PhD position ISEP Paris
Discovering the impact of “learning by doing” in programming and STEM education exploiting Machine Learning techniques
Nowadays lots of social attention is set on how important it is to learn programming and STEM (Science, Technology, Engineering and Mathematics), even since youth. Different approaches of teaching STEM and coding are used: two of the most adopted are based on physical manipulation thanks to robots or programmable objects or on exploiting digital/virtual environments. At the same time, few works explore which kind of cognitive- psychological impacts these kind of learning interactions can cause and how students feel during the learning experience.
Research in Computer Science Education (CSE) has long tried to introduce robots in programming courses. Oftentimes, the objective is to foster students' interest and creativity through “the design of tangible and interactive object using programmable hardware” , also known as physical computing. In this regard, results indicate that students experience an increase in motivation [2, 3] and that underrepresented populations in Computer Science (CS) courses feel empowered . However, learning outcomes can vary depending on the context and course taught [5, 6].

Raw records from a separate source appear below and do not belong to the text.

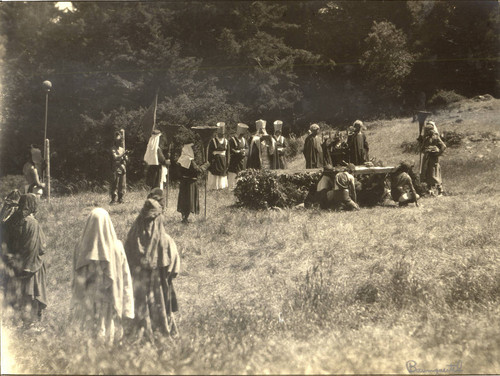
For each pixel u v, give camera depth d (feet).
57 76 121.80
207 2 138.51
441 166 88.48
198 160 97.76
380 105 154.81
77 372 19.70
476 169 84.79
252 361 20.40
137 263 25.41
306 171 62.03
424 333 23.61
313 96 153.69
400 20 158.81
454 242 43.37
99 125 118.42
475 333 23.03
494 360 20.27
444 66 159.43
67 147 118.52
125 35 129.70
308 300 31.48
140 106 119.14
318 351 21.29
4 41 124.36
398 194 59.57
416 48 159.02
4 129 117.91
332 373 19.03
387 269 37.19
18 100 120.78
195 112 121.49
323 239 46.65
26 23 124.67
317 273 38.06
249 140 78.02
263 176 60.80
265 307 30.89
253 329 26.55
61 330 25.62
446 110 141.08
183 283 38.65
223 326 27.12
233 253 44.80
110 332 24.91
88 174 118.11
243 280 38.37
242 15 141.08
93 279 24.85
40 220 58.23
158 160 62.54
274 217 55.42
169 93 125.08
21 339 25.08
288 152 118.83
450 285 32.01
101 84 122.52
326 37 155.53
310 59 150.41
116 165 70.28
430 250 41.68
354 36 156.35
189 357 20.79
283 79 144.56
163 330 25.23
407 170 59.88
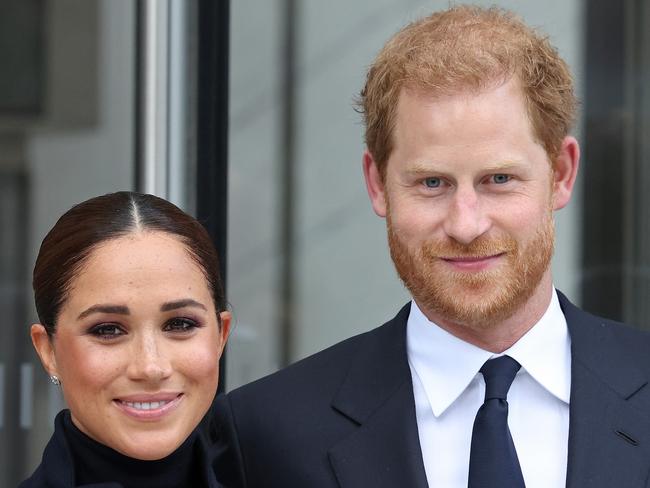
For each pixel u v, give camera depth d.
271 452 3.70
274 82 5.81
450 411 3.62
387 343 3.79
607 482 3.42
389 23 5.82
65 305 3.28
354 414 3.68
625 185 5.88
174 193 5.16
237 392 3.85
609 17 5.85
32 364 6.72
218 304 3.43
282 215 5.83
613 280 5.89
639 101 5.88
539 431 3.56
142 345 3.25
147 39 5.13
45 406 6.61
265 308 5.83
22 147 6.75
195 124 5.18
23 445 6.55
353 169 5.83
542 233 3.47
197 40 5.18
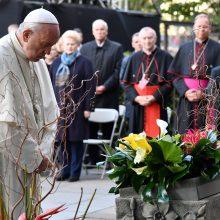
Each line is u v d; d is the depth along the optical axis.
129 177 4.20
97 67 11.14
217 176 4.34
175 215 4.05
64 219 6.93
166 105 9.73
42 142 5.01
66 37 9.88
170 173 4.06
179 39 17.59
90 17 14.02
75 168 9.83
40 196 4.28
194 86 8.95
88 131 10.41
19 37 4.96
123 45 14.68
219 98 5.36
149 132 9.75
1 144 4.84
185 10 16.70
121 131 11.56
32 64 5.07
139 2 18.91
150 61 9.82
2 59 4.88
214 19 16.22
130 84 9.90
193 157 4.22
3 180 4.77
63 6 13.62
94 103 10.08
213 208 4.15
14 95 4.88
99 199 8.35
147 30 9.88
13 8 12.37
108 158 4.22
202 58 9.14
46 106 5.14
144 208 4.10
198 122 5.64
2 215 3.83
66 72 9.79
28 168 4.85
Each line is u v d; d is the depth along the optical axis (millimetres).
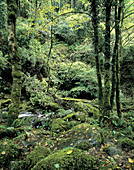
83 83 7270
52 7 4090
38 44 6750
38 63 7090
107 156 1983
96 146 2213
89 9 3039
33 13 4688
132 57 7613
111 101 3646
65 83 8016
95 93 6805
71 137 2604
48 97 5762
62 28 9211
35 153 2033
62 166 1498
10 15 2738
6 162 1819
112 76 3479
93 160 1617
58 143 2514
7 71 6348
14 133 2611
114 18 3262
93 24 3051
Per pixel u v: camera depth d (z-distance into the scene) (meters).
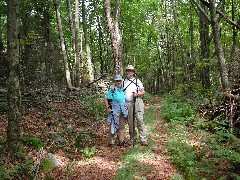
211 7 6.93
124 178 6.36
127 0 27.61
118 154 8.02
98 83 20.30
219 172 6.25
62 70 26.47
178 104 13.72
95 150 8.23
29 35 16.86
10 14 6.52
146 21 32.44
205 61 16.28
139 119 8.65
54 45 26.61
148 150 8.12
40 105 12.05
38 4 21.19
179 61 32.84
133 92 8.55
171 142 8.17
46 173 6.48
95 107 12.89
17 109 6.77
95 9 26.91
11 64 6.63
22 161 6.59
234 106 7.13
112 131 8.49
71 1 23.89
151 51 41.09
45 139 8.22
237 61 8.93
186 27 26.47
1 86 14.46
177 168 6.84
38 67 22.08
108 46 30.48
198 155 6.98
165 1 27.91
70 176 6.48
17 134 6.77
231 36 19.33
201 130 8.62
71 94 15.70
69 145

In our previous works [7, 8], we have investigated a learning programming environment we developed in a block-based language exploiting either a tangible object or its digital simulation: we conducted an experiment with 36 participants aged 14-17 with little or no prior knowledge of programming in a half a day learning experiment. We wanted to analyse if there were any differences in learning gain between the two groups and which kind of metacognitive processes are triggered in this type of learning experience.
In this project, we aim to investigate two separate case studies. The first one aims to further identify the benefits of using a tangible object and/or its simulation for students learning the elementary concepts of programming (i.e., variables, conditional structures, and loops). The second one involves the use of a tangible object (ie. a robot) for STEM education. In particular, the goal is to see whether the use of an easily programmable robot in specific learning scenarios helps learners to understand STEM related notions.
In this way we want to further explore the impact of “learning by doing” (or active learning) [9, 10, 11] in computing and STEM education exploiting Machine Learning techniques.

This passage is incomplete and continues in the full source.